One Curious Night

Chapter 4

Spencer's POV

I remember waking up happy. Maybe it was because I felt secure and loved with Ashley's hand draped over me, maybe it was because that was the best sleep Ive gotten in a long time. Either way I was happy. I didnt really want to get up I just wanted to lay there with Ashley and think, about everything about my family about the move about her, especially her. I dont know if I really liked her yet. I mean I just met her the night before, and I gave it up to her. Weird its not me at all. But it happened, in a way I wish I would of just went home last night, it would of made things such more easier, in the meantime at least. "huuuhhh" I sighed. What am I going to do now? I looked at the time on my nearly dead phone, 3 missed calls from my mom, thats the last person I wanted to deal with. Im glad my mom hadnt found a church for us to attend to yet, or else I would of been in deep trouble because it was already 12:45 and I probably would get yelled at not be able to spend the night at anyones house because I would of missed service. I sat up and just stared at my phone contemplating weather to call her back or just show up at my house. I decided to wait unitl Ashley woke up to call her back.

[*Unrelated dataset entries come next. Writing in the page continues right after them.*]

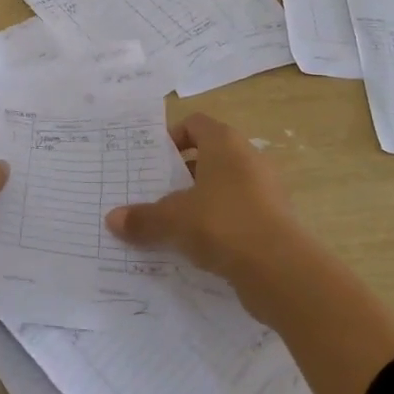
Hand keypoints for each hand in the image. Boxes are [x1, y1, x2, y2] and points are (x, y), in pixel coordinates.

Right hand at [104, 113, 295, 285]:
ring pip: (224, 186)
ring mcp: (266, 189)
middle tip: (156, 193)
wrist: (280, 269)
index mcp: (225, 143)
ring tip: (174, 223)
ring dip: (201, 200)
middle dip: (182, 173)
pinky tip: (200, 247)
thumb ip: (143, 218)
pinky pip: (239, 212)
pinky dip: (220, 223)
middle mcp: (248, 158)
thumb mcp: (173, 220)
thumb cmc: (222, 224)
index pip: (195, 123)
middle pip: (209, 155)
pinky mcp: (274, 219)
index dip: (172, 137)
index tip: (152, 161)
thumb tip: (112, 219)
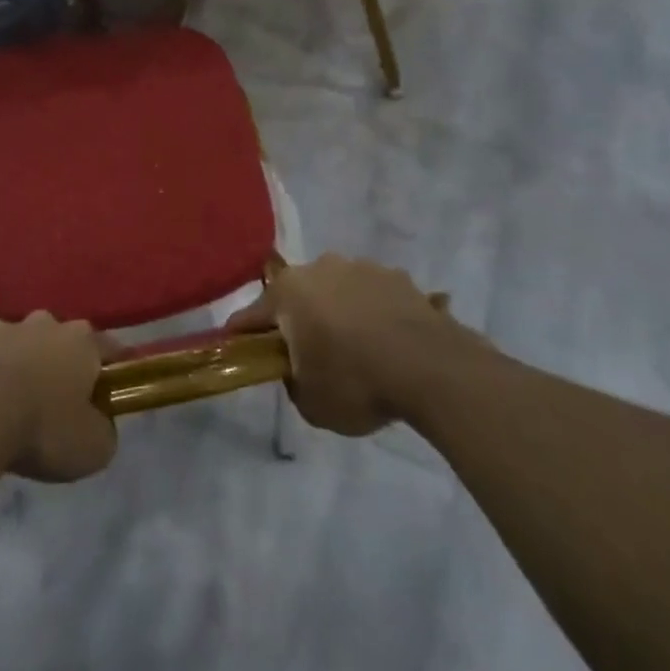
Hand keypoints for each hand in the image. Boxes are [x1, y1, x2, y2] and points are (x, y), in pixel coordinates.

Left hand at [0, 312, 118, 482]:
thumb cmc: (44, 427)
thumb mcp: (93, 447)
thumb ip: (106, 430)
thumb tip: (101, 423)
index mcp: (84, 340)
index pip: (110, 349)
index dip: (114, 370)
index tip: (112, 392)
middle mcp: (50, 323)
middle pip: (67, 342)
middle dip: (68, 365)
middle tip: (66, 400)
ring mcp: (11, 329)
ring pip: (30, 345)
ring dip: (31, 365)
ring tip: (26, 402)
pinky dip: (0, 376)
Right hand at [226, 254, 480, 435]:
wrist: (430, 366)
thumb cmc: (356, 381)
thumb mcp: (311, 403)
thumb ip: (294, 381)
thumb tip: (300, 368)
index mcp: (288, 292)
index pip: (252, 315)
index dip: (244, 335)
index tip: (239, 349)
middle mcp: (319, 268)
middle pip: (298, 296)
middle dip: (299, 321)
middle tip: (310, 355)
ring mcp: (361, 267)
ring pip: (338, 292)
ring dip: (340, 313)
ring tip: (358, 350)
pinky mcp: (397, 276)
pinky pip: (374, 297)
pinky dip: (374, 315)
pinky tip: (389, 345)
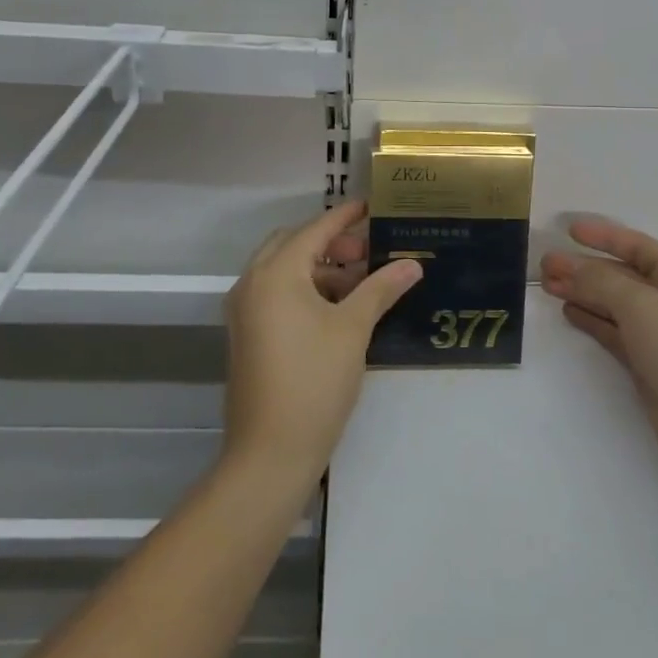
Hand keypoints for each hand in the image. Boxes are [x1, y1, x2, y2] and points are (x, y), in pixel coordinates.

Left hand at [222, 200, 421, 485]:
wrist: (270, 452)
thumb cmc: (315, 381)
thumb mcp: (353, 329)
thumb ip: (381, 289)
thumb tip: (413, 264)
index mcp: (275, 274)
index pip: (314, 230)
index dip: (344, 216)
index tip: (370, 206)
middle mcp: (252, 284)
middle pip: (293, 245)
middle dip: (330, 243)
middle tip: (367, 252)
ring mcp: (244, 311)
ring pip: (284, 271)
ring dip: (319, 268)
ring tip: (360, 284)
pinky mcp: (247, 335)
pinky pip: (276, 295)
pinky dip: (305, 290)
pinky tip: (337, 309)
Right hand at [541, 218, 657, 481]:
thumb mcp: (640, 304)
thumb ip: (599, 280)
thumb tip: (564, 266)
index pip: (636, 245)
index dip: (602, 236)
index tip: (568, 230)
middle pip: (620, 274)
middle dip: (584, 268)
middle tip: (545, 265)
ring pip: (613, 303)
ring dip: (582, 292)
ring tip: (547, 286)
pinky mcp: (647, 361)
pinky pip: (614, 330)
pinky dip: (591, 319)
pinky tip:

It didnt take too long before she woke up. " Good morning" she managed to say in a grogy tone. " Good morning" I replied with a smile, for some reason I always loved to see people wake up. I dont know I guess im just wierd like that. "How long have you been up for?" she questioned rubbing her face with her hands and stitting up. "Just for about 10 minutes" I said shwoing her my 3 missed calls from my mom." Oh so you have to go home already?" She asked sadly. "Yea kinda" I replied feeling kind of bad. " Oh ok what time do you have to be home?". " Soon, or else my mom is going to blow a fuse". I said. "Oh". From then on it was very akward, I could tell she was feeling it too. Thats when she looked at me and and leaned in similar to the way she did in the "Theater Room", and gave me a extremly soft kiss that I thought for a moment didnt happen. Then she snuggled into my neck and just layed there. I could feel her hot breath on my neck. I wasnt sure how to act because I didnt want to hurt her by blowing her off, because I knew I could never be with her. "So" I said getting up immediately regereting what I did by the look on Ashley's face. " Oh yea well I can take you home right now, if you want". "Okay sounds good" I said fidgeting uncomfortably. Thats when I called my mom back, thank God she was in a good mood.

Ashley's POV

Well I guess shes made her decision by the way she was acting. But that was fine, I guess, it hurts, but ill get over it, plus I had a date tonight, someone ive been dying to sleep with for months.But I didnt really want to go anymore, I couldnt think of anything better than laying with Spencer. Ashley! Your so stupid, see what happens when you fall for someone thats not ready to be who she is? God I hated myself. "Um ok let me get my keys". I slowly got out of bed and it felt like my legs were a hundered pounds each, I didnt want to leave it just as another one night stand, I couldnt, not with her. But its what I had to do, until she was done figuring out who she is. Well Davies your in deeper shit that before. "Oh here let me change." She said, quickly removing the shirt and boxers that I had fun taking off the night before. Now she was so modest, covering up her breasts with her hand, like I havent seen them before. She rapidly put on her bra, shirt and pants and soon we were out the door. It took nearly a hour to get to her house, because she barely knew what street she lived on, then she called her mom for directions

.There we were in front of her house. What was I soposed to say? Well thanks for the lay, ill see you at school in a week and pretend to not know you. There wasnt any words to explain how I felt. She was someone I wanted to be with, but I knew I couldnt be. I was hoping she would just say good-bye, but she did something that brought me to think I should just forget my hope about being with her. She grabbed my hand and looked me in the eyes as she spoke, " Ashley, I really appreciate everything you've done for me, but im not ready for any of it right now, im sorry..." It was that simple. That night was in the past."I understand" was all I managed to say. Then she gave me a deep hug and I didnt want to let go, Ever. But as soon as it started, it was ending and she was off to her door and soon out of sight. I just sat there for a while and thought, trying hard not to cry. Then I started my car and drove off. I needed to be alone, so I called my date up and cancelled, ill probably regret doing it but whatever.